As you begin any cycling training plan, start slow and then increase your cycling intensity and distance. This measured progression over time makes it less likely you will injure yourself.
If you’re looking to put together a new biking training plan, read on for a few more key tips!
Push Past Plateaus
Not seeing any progress? Use interval training to get faster and stronger. Interval training alternates periods of all-out effort with periods of easy spinning. For example, go hard for 30 seconds, and then take it easy for 60 seconds.
High-intensity interval training helps endurance riders increase their VO2 max, a measure of the aerobic capacity of the body to utilize oxygen while exercising. This kind of exercise is an option for days you’re pressed for time because it’s shorter than a regular ride, but it has as many gains for your fitness—if not more—than a normal ride.
Rest
Recovery’s as important as the days you put in work. Treat rest with the respect it deserves by taking full days off to recover. Always schedule rest days into your cycling training plan.
Cross training is one fun way to take a break from the bike. Cross training serves the purpose of building muscles other than the ones you use while cycling. Not only does cross training make you a stronger athlete, but it also reduces your risk of injury.
Backroads Pro Tip
When it comes to cross training, you can run, swim, play ultimate Frisbee or walk. Whatever you do, the important thing is to find what you enjoy!
Ride with Others
Many cyclists find that a riding group offers fun, friendship and accountability. Put meetups with local biking groups on your cycling training plan calendar. Find a group that rides at the pace you like. Many will break into groups of varying speeds so you can ride at the speed that feels best for you. Some rides are “no drop,” meaning nobody’s left behind. Most groups have an anticipated pace and will share that with you before the ride, if you ask.
Go the Distance
To train for a longer ride, build up mileage by 5–10 miles per week. (The exact number will depend on your fitness level.) Take weeks to rest between the mileage bumps.
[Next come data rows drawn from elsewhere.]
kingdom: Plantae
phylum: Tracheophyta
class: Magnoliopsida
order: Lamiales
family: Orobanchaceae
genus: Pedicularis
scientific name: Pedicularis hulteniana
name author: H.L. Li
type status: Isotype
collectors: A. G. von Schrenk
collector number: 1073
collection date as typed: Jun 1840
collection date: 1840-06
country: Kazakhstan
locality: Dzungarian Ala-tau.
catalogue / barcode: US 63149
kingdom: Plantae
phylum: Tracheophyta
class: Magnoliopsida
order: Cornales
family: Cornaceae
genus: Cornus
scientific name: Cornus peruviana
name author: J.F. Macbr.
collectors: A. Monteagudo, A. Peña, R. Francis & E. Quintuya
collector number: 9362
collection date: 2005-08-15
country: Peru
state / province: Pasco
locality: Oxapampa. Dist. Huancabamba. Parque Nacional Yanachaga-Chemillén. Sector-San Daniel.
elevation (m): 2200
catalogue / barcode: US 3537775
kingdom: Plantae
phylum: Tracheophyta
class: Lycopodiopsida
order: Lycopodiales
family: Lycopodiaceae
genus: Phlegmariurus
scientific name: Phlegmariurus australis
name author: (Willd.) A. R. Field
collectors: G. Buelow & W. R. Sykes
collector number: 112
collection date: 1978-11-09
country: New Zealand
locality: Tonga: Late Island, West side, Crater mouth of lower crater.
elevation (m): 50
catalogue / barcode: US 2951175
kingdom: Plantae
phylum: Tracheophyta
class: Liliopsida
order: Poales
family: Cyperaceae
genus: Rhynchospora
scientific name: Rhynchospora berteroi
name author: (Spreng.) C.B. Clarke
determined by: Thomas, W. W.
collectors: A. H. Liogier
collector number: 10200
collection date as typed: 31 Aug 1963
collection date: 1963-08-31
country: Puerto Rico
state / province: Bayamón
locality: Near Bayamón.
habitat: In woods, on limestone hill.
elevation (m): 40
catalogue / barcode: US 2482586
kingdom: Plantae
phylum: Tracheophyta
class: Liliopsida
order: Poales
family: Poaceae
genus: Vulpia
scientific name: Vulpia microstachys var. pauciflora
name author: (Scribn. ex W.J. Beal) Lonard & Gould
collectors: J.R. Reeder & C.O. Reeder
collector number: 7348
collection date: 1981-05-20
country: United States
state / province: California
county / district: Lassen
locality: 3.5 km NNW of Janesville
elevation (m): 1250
For example, say you are able to ride 20 miles. The next week, ride 25 miles, and then increase to 30 and then 40. Take a rest week after that. After your rest, ride 45 miles, 55 and 65. Take another rest week. Occasionally do two big rides over two consecutive days. This’ll go a long way to increasing your strength and endurance.
Backroads Pro Tip
Remember, you can always modify your cycling training plan if it’s too easy or difficult. The important thing is to listen to your body while training, and don't be afraid to make changes to your cycling training plan accordingly.